Mercato del lavoro e sostegno alla flessibilità   

Esiste un parallelo tra le rivolte in Francia contro il contratto di prima assunzione, la nostra legge Biagi e la decisione di Blair di licenziare gli impiegati inefficenti della amministrazione pubblica? Certamente si.
E l’occasione potrebbe essere utile per discutere intorno al tema del diritto al lavoro, anche alla luce della direttiva Bolkestein sulla liberalizzazione dei servizi in Europa. E’ ovvio che si presentano delle necessità di mettere mano al patto sociale che determina le regole del lavoro e dei diritti dei lavoratori, rispondendo ad esigenze che, seppure talvolta contrapposte, sono tutte contingenti. Un punto cruciale attraversa il concetto di flessibilità, apparentemente resa indispensabile dalla nuova concezione di fare impresa nella competizione globale.

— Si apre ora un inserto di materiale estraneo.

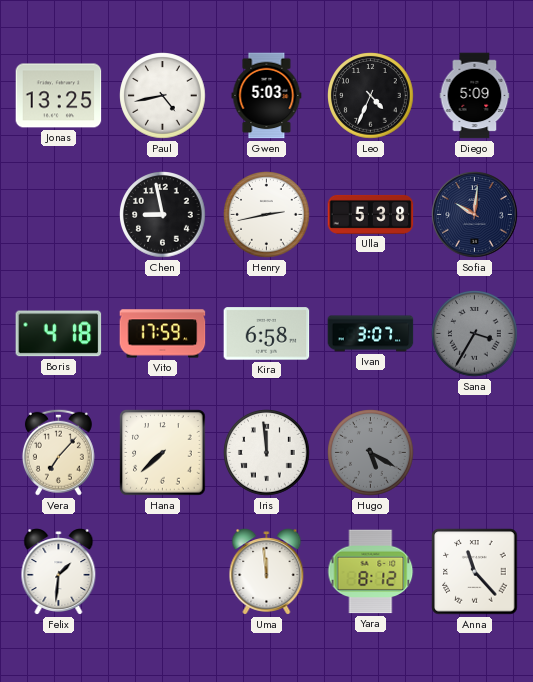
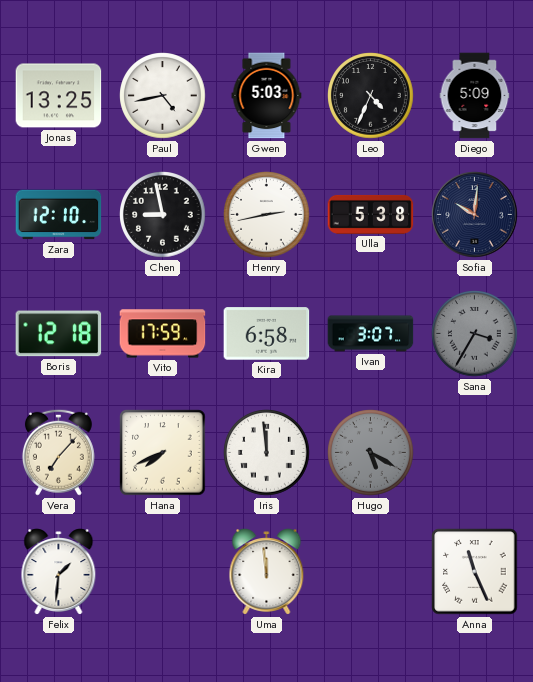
Zara: none -> 12:10
Boris: 4:18 -> 12:18
Hana: 7:38 -> 7:41
Yara: 8:12 -> none
Anna: 11:23 -> 11:26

Flessibilità che non può creare i disagi emersi dalla differenza esistente tra quanto teorizzava Marco Biagi nel suo Libro Bianco e la legge che porta il suo nome: il welfare indispensabile a sostegno della flessibilità. Ma se le aziende possono beneficiare della flessibilità per aumentare produzione e, conseguentemente, occupazione, è anche indispensabile che si metta mano alle ipocrisie sottostanti l’articolo 18 dello statuto dei lavoratori.
La norma che prevede il licenziamento per giusta causa è stata stravolta dall’azione giurisprudenziale che ha teso ad individuare come “giusta” solo la causa “grave”, impedendo così di reprimere i comportamenti di inefficienza troppe volte materializzatisi in alcuni, immediatamente dopo l’aver ottenuto l’assunzione a tempo indeterminato.
E causa poi, nell’amministrazione pubblica, di veri e propri ricatti tali da impedire il corretto e gestibile flusso di lavoro all’interno della già tanto pesante e antiquata burocrazia italiana. Certo, in Francia come in Italia e così nel Regno Unito sarebbe necessario ben tutelare il lavoratore dal libero arbitrio di chi lo coordina. Ma da qui a giungere al defatigante stato di cose in cui versa oggi la questione, ne passano di differenze. Quelle per cui molte piccole realtà imprenditoriali non riescono ad aumentare il proprio numero di dipendenti oltre una fatidica soglia, tra l’altro non intaccata dai cosiddetti lavoratori atipici.